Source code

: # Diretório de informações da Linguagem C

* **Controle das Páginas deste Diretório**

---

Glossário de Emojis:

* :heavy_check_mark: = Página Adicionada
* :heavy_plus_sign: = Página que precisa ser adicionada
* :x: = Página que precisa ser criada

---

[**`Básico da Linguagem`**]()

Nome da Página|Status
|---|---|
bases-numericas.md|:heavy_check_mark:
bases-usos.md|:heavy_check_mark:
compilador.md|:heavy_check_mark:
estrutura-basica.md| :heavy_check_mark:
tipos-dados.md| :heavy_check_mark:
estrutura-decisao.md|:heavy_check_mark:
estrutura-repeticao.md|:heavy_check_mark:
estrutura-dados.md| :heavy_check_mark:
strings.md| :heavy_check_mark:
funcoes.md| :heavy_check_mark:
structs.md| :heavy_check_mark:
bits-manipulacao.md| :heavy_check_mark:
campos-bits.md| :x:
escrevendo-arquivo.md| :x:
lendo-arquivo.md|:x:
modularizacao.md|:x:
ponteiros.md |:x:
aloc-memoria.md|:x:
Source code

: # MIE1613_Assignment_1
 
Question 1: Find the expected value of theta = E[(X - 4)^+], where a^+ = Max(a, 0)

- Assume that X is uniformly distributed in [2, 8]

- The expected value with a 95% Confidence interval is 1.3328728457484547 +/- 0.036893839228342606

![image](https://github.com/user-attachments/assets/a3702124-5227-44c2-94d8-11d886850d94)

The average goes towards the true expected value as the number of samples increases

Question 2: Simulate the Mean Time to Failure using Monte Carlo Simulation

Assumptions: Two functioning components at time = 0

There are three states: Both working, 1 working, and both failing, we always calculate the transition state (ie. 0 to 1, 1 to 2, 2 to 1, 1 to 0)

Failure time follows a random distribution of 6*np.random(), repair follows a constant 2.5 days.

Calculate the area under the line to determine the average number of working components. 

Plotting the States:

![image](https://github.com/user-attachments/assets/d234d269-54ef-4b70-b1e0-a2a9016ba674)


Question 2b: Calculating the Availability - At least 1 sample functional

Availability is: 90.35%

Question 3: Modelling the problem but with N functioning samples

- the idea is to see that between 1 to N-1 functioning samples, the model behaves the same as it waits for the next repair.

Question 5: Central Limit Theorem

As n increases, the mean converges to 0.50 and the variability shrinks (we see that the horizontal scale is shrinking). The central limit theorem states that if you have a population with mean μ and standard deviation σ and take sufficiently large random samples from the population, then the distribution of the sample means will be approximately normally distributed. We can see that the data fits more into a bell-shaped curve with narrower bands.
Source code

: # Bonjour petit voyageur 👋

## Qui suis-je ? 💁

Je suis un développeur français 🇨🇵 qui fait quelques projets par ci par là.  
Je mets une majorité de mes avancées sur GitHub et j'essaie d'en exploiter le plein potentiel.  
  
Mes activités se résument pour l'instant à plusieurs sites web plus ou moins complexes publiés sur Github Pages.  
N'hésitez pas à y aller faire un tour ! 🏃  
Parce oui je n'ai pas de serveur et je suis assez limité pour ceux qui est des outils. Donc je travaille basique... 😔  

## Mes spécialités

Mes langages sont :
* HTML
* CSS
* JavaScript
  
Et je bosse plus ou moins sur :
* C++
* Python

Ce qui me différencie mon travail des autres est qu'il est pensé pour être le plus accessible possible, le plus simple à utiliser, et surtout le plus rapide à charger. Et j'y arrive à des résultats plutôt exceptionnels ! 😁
┄┄┄┄┄┄┄┄┄┄┄┄┄┄┄┄┄┄┄┄
*EXERCISE REQUIREMENTS:* Transcribe the material above in full, keeping every word.

*SOLUTION FOR THIS EXERCISE:*
Source code

: # Diretório de informações da Linguagem C

* **Controle das Páginas deste Diretório**

---

Glossário de Emojis:

* :heavy_check_mark: = Página Adicionada
* :heavy_plus_sign: = Página que precisa ser adicionada
* :x: = Página que precisa ser criada

---

[**`Básico da Linguagem`**]()

Nome da Página|Status
|---|---|
bases-numericas.md|:heavy_check_mark:
bases-usos.md|:heavy_check_mark:
compilador.md|:heavy_check_mark:
estrutura-basica.md| :heavy_check_mark:
tipos-dados.md| :heavy_check_mark:
estrutura-decisao.md|:heavy_check_mark:
estrutura-repeticao.md|:heavy_check_mark:
estrutura-dados.md| :heavy_check_mark:
strings.md| :heavy_check_mark:
funcoes.md| :heavy_check_mark:
structs.md| :heavy_check_mark:
bits-manipulacao.md| :heavy_check_mark:
campos-bits.md| :x:
escrevendo-arquivo.md| :x:
lendo-arquivo.md|:x:
modularizacao.md|:x:
ponteiros.md |:x:
aloc-memoria.md|:x:
Source code

: # MIE1613_Assignment_1
 
Question 1: Find the expected value of theta = E[(X - 4)^+], where a^+ = Max(a, 0)

- Assume that X is uniformly distributed in [2, 8]

- The expected value with a 95% Confidence interval is 1.3328728457484547 +/- 0.036893839228342606

![image](https://github.com/user-attachments/assets/a3702124-5227-44c2-94d8-11d886850d94)

The average goes towards the true expected value as the number of samples increases

Question 2: Simulate the Mean Time to Failure using Monte Carlo Simulation

Assumptions: Two functioning components at time = 0

There are three states: Both working, 1 working, and both failing, we always calculate the transition state (ie. 0 to 1, 1 to 2, 2 to 1, 1 to 0)

Failure time follows a random distribution of 6*np.random(), repair follows a constant 2.5 days.

Calculate the area under the line to determine the average number of working components. 

Plotting the States:

![image](https://github.com/user-attachments/assets/d234d269-54ef-4b70-b1e0-a2a9016ba674)


Question 2b: Calculating the Availability - At least 1 sample functional

Availability is: 90.35%

Question 3: Modelling the problem but with N functioning samples

- the idea is to see that between 1 to N-1 functioning samples, the model behaves the same as it waits for the next repair.

Question 5: Central Limit Theorem

As n increases, the mean converges to 0.50 and the variability shrinks (we see that the horizontal scale is shrinking). The central limit theorem states that if you have a population with mean μ and standard deviation σ and take sufficiently large random samples from the population, then the distribution of the sample means will be approximately normally distributed. We can see that the data fits more into a bell-shaped curve with narrower bands.
Source code

: # Bonjour petit voyageur 👋

## Qui suis-je ? 💁

Je suis un développeur français 🇨🇵 qui fait quelques projets par ci par là.  
Je mets une majorité de mes avancées sur GitHub et j'essaie d'en exploiter le plein potentiel.  
  
Mes activités se résument pour l'instant à plusieurs sites web plus ou moins complexes publiés sur Github Pages.  
N'hésitez pas à y aller faire un tour ! 🏃  
Parce oui je n'ai pas de serveur et je suis assez limité pour ceux qui est des outils. Donc je travaille basique... 😔  

## Mes spécialités

Mes langages sont :
* HTML
* CSS
* JavaScript
  
Et je bosse plus ou moins sur :
* C++
* Python

Ce qui me différencie mon travail des autres est qu'il est pensé pour être le plus accessible possible, le plus simple à utiliser, et surtout le plus rapide à charger. Et j'y arrive à des résultats plutôt exceptionnels ! 😁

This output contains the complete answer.